と命令していたが、あのプラシドの育ての親で下僕の名前が素直に是と答える訳もなく、

「イヤだ」

見事な即答。プラシドの何とも云えない間抜けな顔は忘れたくても忘れられない。

「確かに遊星達の味方をしてプラシド達の使命を邪魔したのは悪かった。淋しい思いもさせたしな、物凄く反省している。だが、だからといって友人として付き合う位は全然問題ねぇじゃん!断固として断る!」

と軽く拒否。あっさりと笑顔で断った名前にプラシドが怒り心頭で追い駆けっこが始まった時は、未来でイリアステルとして復活した数年を思い出して懐かしくなった。

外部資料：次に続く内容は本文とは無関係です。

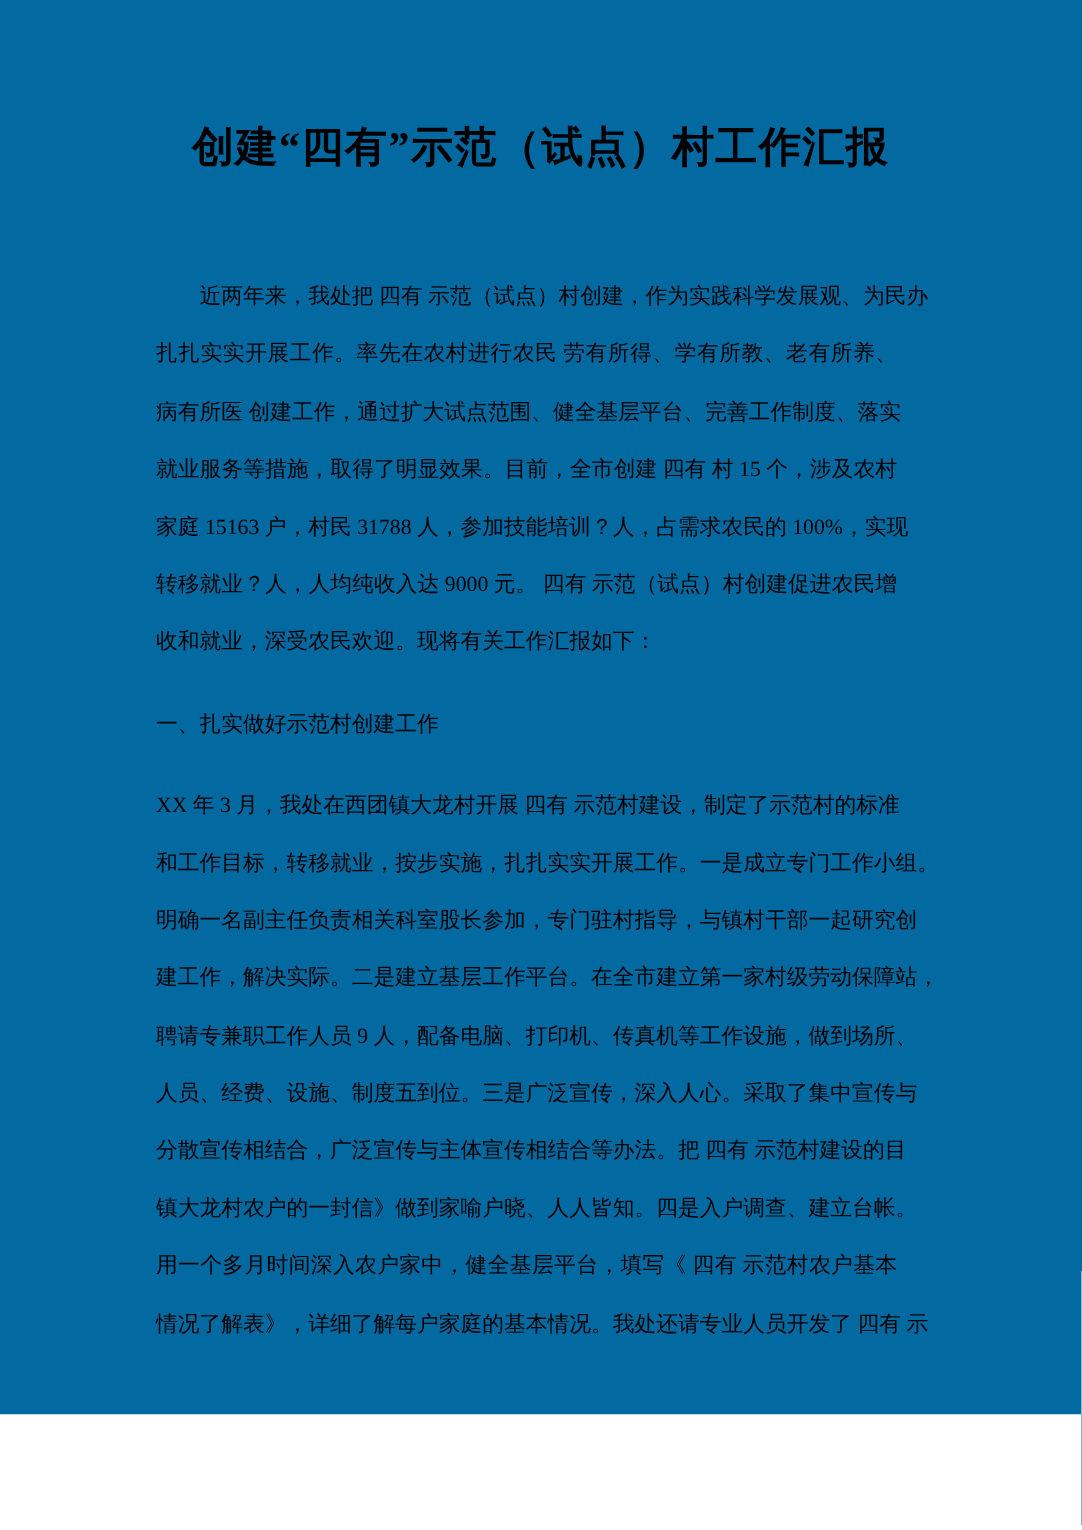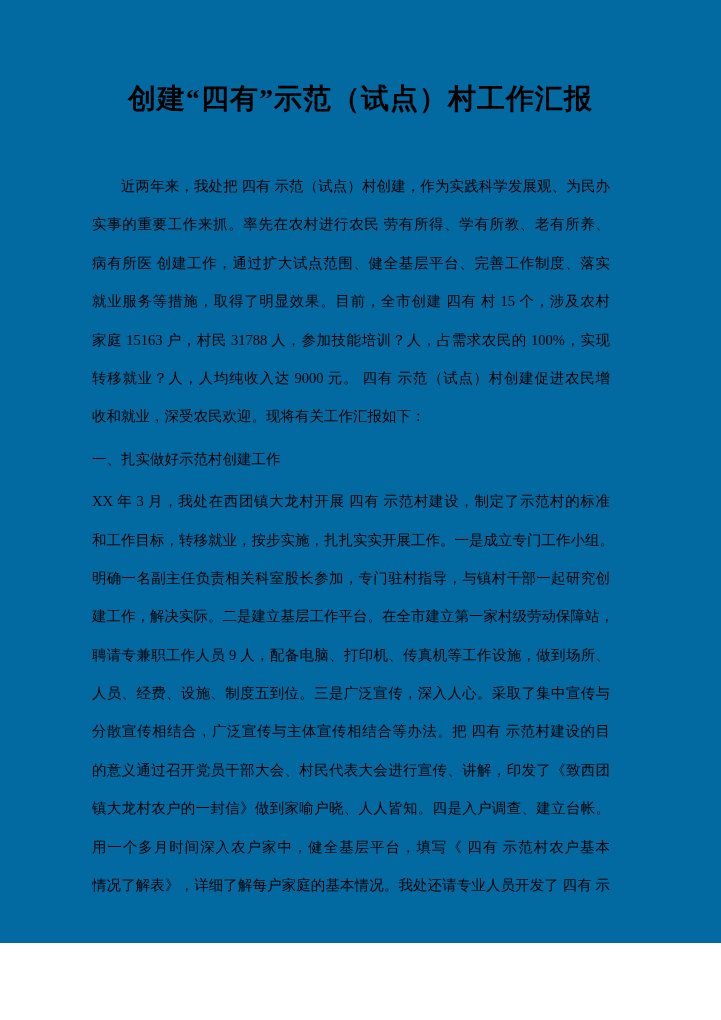--- a/index.html
+++ b/index.html
@@ -36,7 +36,7 @@
     color: #000000;
   }
   .para {
-    margin: 4px;
+    margin: 16px;
     padding: 0;
   }
   .line {

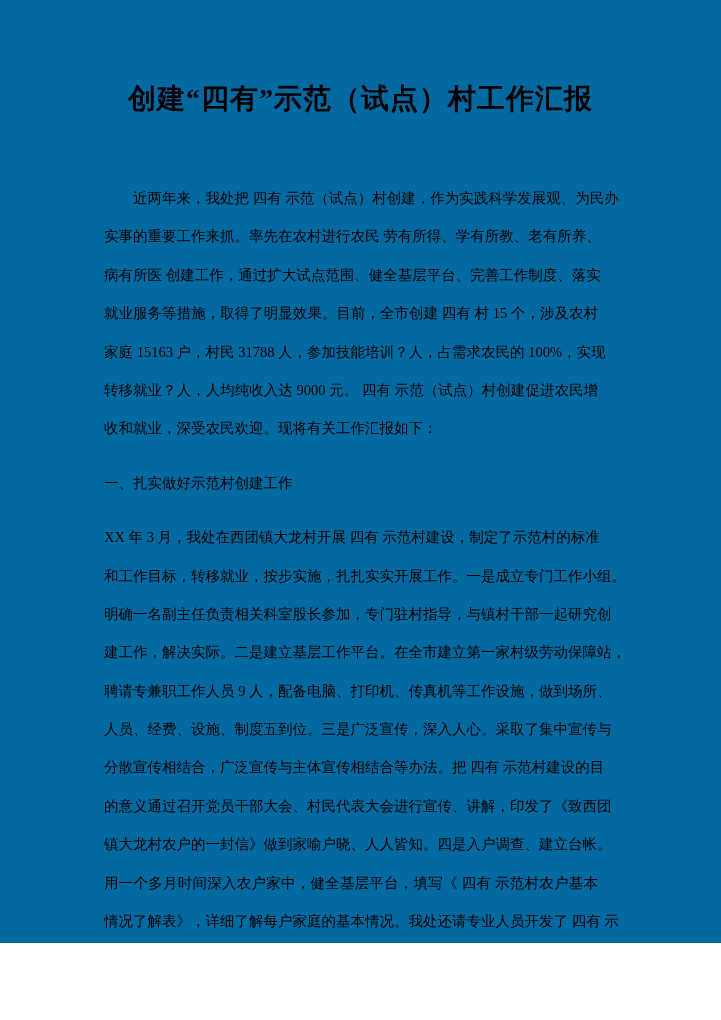--- a/index.html
+++ b/index.html
@@ -64,7 +64,7 @@
   <div class="doc-body">
     <div class="para">
         <div class="line indent">近两年来，我处把 四有 示范（试点）村创建，作为实践科学发展观、为民办</div>
-        <div class="line">实事的重要工作来抓。率先在农村进行农民 劳有所得、学有所教、老有所养、</div>
+        <div class="line">扎扎实实开展工作。率先在农村进行农民 劳有所得、学有所教、老有所养、</div>
         <div class="line">病有所医 创建工作，通过扩大试点范围、健全基层平台、完善工作制度、落实</div>
         <div class="line">就业服务等措施，取得了明显效果。目前，全市创建 四有 村 15 个，涉及农村</div>
         <div class="line">家庭 15163 户，村民 31788 人，参加技能培训？人，占需求农民的 100%，实现</div>

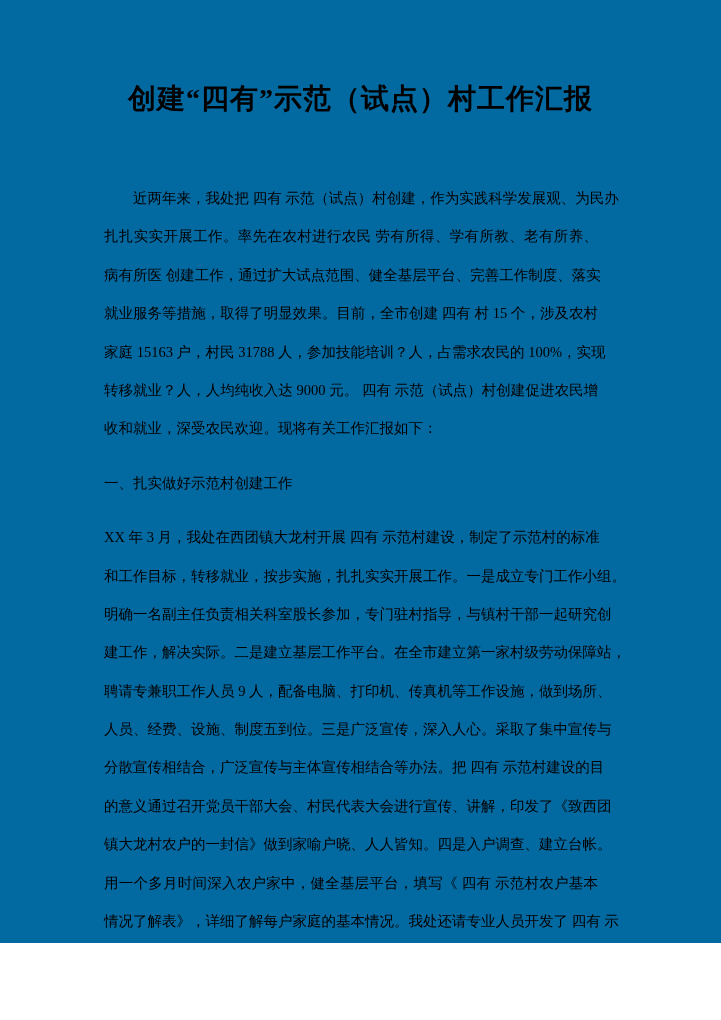--- a/index.html
+++ b/index.html
@@ -82,7 +82,6 @@
         <div class="line">聘请专兼职工作人员 9 人，配备电脑、打印机、传真机等工作设施，做到场所、</div>
         <div class="line">人员、经费、设施、制度五到位。三是广泛宣传，深入人心。采取了集中宣传与</div>
         <div class="line">分散宣传相结合，广泛宣传与主体宣传相结合等办法。把 四有 示范村建设的目</div>
-        <div class="line">的意义通过召开党员干部大会、村民代表大会进行宣传、讲解，印发了《致西团</div>
         <div class="line">镇大龙村农户的一封信》做到家喻户晓、人人皆知。四是入户调查、建立台帐。</div>
         <div class="line">用一个多月时间深入农户家中，健全基层平台，填写《 四有 示范村农户基本</div>
         <div class="line">情况了解表》，详细了解每户家庭的基本情况。我处还请专业人员开发了 四有 示</div>

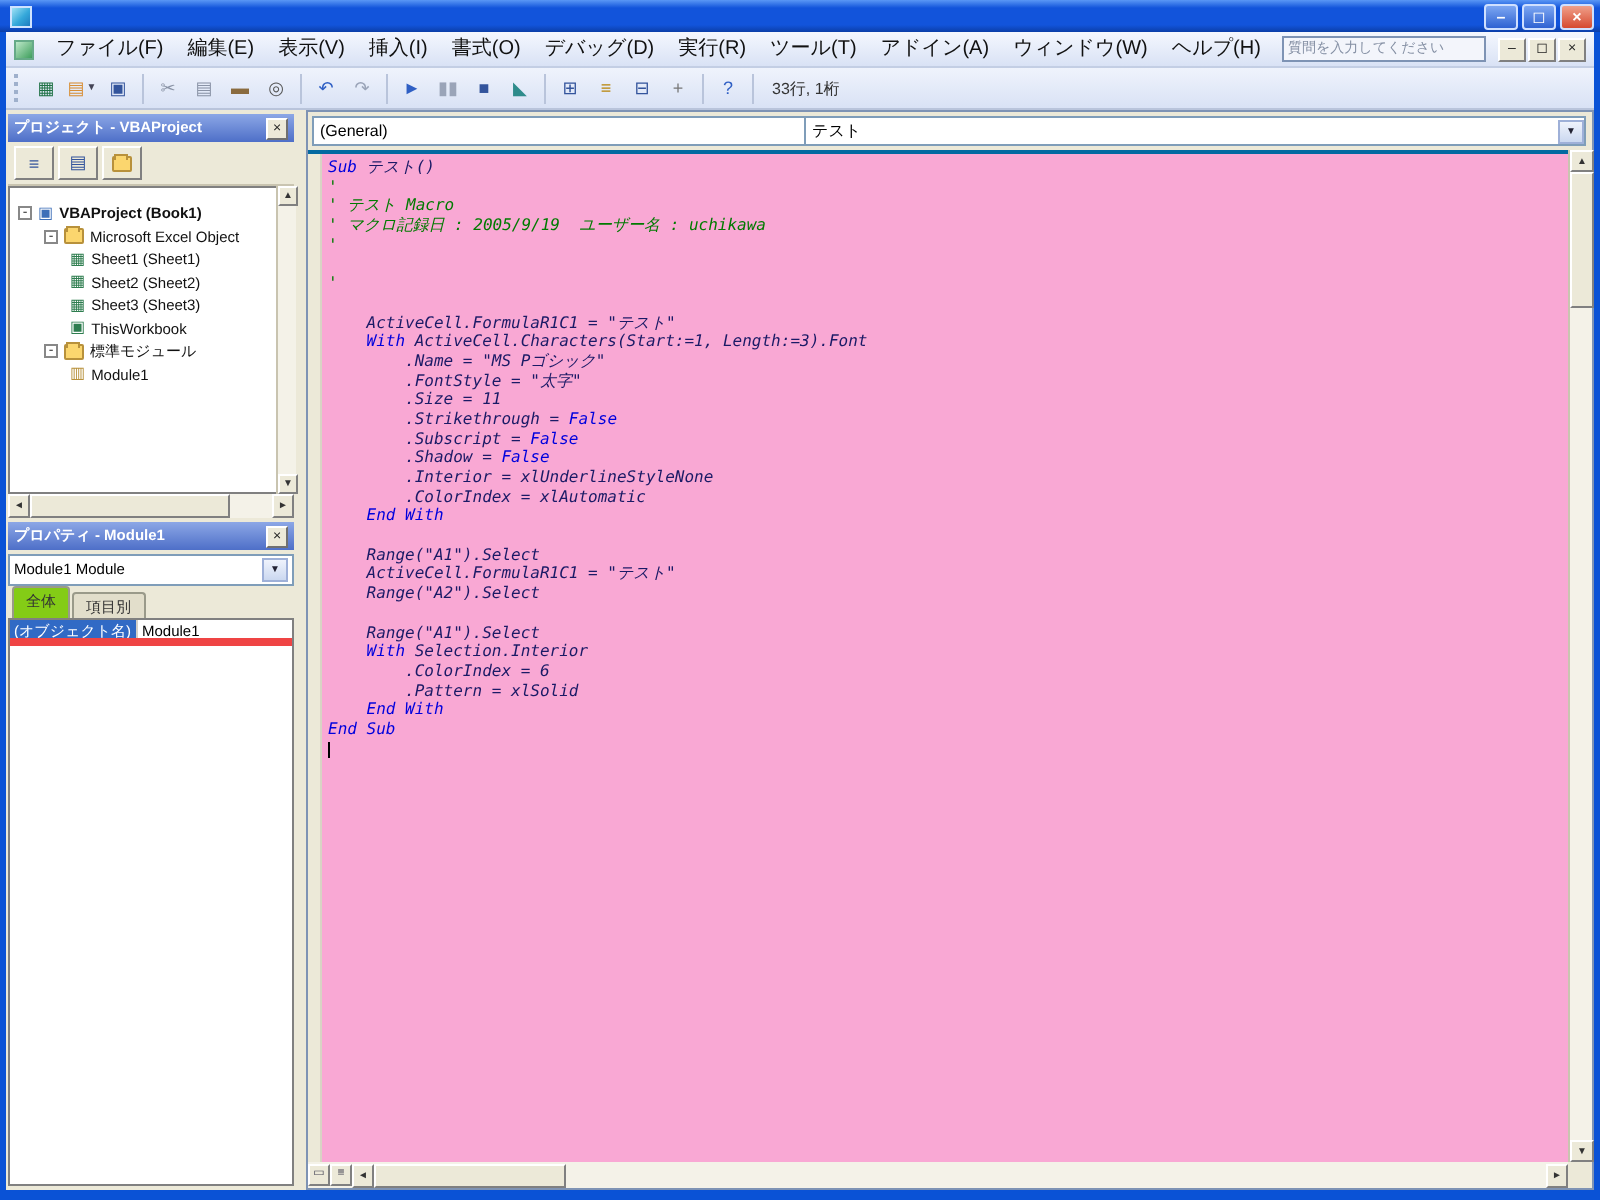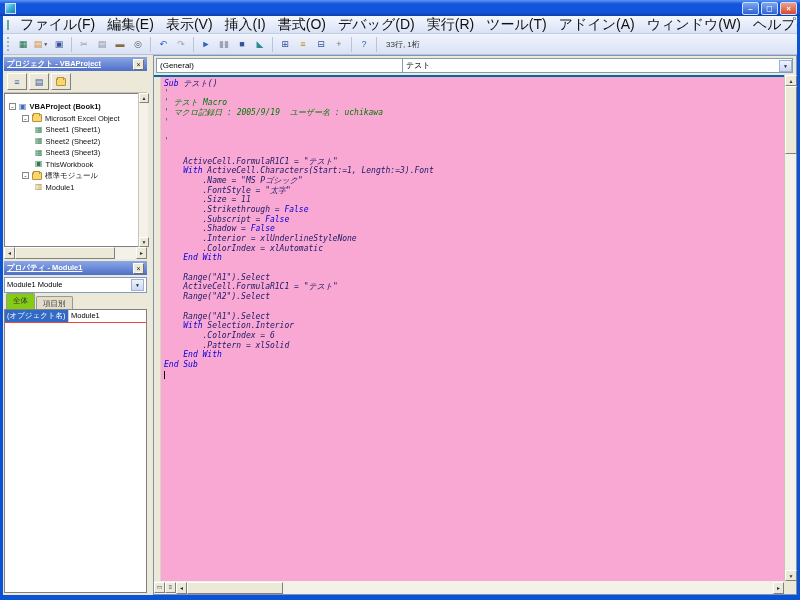--- a/index.html
+++ b/index.html
@@ -27,7 +27,7 @@
     display:flex;align-items:center;padding:0 4px;}
   .mdi-icon{width:10px;height:10px;margin-right:5px;border:1px solid #6a8;
     background:linear-gradient(135deg,#BDE8C9,#3E9E5C);}
-  .menu-item{font-size:14px;color:#111;padding:0 6px;line-height:17px;white-space:nowrap;}
+  .menu-item{font-size:10px;color:#111;padding:0 6px;line-height:17px;white-space:nowrap;}
   .q-box{margin-left:auto;width:102px;height:13px;border:1px solid #7E93B4;background:#F3F5FB;
     color:#8590A4;font-size:7px;line-height:11px;padding:0 2px;overflow:hidden;white-space:nowrap;}
   .mdi-btns{display:flex;gap:1px;margin-left:6px;}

揶揄われてるんだって分かれよ、いい加減さ。

「貴様は俺とだけ話していればいいんだ!」
「うっわー、嫉妬深い女みたいで気っ色悪いよ、プラシド」
「貴様は黙っていろルチアーノ!これは俺と名前、親子の問題だ!」

がしりと襟首を掴み捕獲した名前を連れ、異空間へと消えていったあの時のプラシドと全く同じ表情で怒る光景に、肩を竦め深くため息を吐き出した。




※また殴り書き。家の夢主設定はプラシドがまだ人間だった頃に拾った設定。